Module 15 Lesson 4: Scaling Agent Concurrency
Handling the crowd. How to manage thousands of concurrent agents without crashing your database or hit API limits.
Scaling Concurrency: Thousands of Brains
In a hobby project, one agent runs on one laptop. In an enterprise project, 1,000 users might trigger 1,000 different agents at the exact same microsecond. If you aren't prepared for this, your application will freeze, your database will lock, and your API provider will block you.
1. The Bottlenecks
A. API Rate Limits
OpenAI and Anthropic have "Tiered" limits. Even at the highest tier, you can only send a certain number of tokens per minute.
- Solution: Token Bucket rate limiting in your code. Queue requests and "drip" them to the API as capacity allows.
B. Database Locks (Stateful Agents)
If Agent A is updating the state in Postgres while the user is also trying to read it, you get a lock contention.
- Solution: Use Redis for the "Hot State" (active conversations) and move data to Postgres only after the session is closed.
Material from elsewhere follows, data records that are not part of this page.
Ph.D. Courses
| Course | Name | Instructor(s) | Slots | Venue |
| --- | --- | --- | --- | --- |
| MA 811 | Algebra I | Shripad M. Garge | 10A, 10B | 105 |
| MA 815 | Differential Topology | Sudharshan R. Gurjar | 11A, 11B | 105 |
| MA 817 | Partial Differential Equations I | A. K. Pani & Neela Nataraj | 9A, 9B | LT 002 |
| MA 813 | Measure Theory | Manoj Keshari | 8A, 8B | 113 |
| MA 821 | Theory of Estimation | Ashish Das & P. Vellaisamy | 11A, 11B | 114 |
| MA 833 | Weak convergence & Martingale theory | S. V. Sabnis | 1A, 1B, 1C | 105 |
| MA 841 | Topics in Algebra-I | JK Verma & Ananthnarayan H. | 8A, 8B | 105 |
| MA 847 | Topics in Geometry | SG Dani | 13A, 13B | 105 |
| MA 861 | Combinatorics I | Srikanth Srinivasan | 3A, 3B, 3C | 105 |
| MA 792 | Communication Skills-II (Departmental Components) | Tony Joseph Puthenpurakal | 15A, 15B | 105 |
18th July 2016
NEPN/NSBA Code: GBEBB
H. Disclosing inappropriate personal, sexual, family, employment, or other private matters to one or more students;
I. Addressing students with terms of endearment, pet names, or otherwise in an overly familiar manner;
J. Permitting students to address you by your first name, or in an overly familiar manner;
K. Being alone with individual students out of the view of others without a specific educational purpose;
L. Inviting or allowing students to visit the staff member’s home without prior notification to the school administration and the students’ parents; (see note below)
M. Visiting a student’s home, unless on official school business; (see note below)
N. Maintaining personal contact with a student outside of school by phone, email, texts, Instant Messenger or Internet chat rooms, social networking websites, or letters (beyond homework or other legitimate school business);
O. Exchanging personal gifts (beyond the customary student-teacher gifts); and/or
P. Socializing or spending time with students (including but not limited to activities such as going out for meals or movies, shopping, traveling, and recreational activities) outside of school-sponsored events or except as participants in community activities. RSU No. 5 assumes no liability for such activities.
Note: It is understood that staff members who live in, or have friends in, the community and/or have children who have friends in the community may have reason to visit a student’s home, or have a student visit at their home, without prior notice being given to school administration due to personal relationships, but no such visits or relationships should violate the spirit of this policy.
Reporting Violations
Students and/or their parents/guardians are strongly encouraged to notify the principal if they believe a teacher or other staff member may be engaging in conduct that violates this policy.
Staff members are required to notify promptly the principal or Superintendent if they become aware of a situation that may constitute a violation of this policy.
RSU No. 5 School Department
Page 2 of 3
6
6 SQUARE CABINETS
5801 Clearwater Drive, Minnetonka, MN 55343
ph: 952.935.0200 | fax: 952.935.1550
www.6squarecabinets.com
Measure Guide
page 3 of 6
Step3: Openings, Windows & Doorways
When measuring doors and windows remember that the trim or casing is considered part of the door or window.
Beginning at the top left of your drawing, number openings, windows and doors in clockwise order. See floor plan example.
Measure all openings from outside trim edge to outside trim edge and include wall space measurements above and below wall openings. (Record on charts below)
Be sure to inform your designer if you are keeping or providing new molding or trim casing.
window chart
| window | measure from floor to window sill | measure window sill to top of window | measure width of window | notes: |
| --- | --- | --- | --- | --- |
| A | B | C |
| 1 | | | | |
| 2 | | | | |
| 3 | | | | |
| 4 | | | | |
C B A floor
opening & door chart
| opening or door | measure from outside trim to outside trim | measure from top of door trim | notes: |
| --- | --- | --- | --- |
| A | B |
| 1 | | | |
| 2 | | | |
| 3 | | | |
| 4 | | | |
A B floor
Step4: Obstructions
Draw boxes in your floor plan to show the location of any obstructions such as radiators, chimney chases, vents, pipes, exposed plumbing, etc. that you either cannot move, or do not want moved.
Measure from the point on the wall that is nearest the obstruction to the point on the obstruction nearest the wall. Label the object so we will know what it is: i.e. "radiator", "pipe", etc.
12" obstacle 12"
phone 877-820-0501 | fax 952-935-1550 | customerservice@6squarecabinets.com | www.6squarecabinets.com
2. Asynchronous Workers (Celery/Temporal)
Don't run the agent loop inside your web server (FastAPI/Express). If the agent takes 30 seconds to run, your web server is "Busy" and can't help other users.
- The Pattern: Web server creates a Job. A separate Worker Process picks up the job and runs the agent.
3. Visualizing the Scalar Architecture
graph LR
User[1,000 Humans] --> API[FastAPI Gateway]
API --> Queue[Redis / BullMQ Queue]
subgraph Workers
Queue --> W1[Worker Agent 1]
Queue --> W2[Worker Agent 2]
Queue --> W3[Worker Agent 3]
end
W1 --> LLM[OpenAI / Local Cluster]
W2 --> LLM
W3 --> LLM
4. Multi-Region Deployments
If your users are in Europe and your LLM server is in America, the latency (lag) will be high.
- Deploy your "Agent Code" close to your "User."
- If the model is local (Module 13), deploy a Global Cluster of GPU instances.
5. Engineering Tip: Resource Contention in Tools
If your agents use a tool like execute_sql, you must realize that a database can only handle so many connections.
- The Fix: Implement a Connection Pool. Don't let 1,000 agents open 1,000 separate connections to your database at once.
Key Takeaways
- Decoupling the UI from the Agent reasoning (via a queue) is the secret to scaling.
- Redis is significantly better than SQL for managing "Hot" agent state.
- Rate limits are a mathematical reality; you must build with "Backoff" logic.
- Connection pooling for tools prevents agents from accidentally DOS-ing your own infrastructure.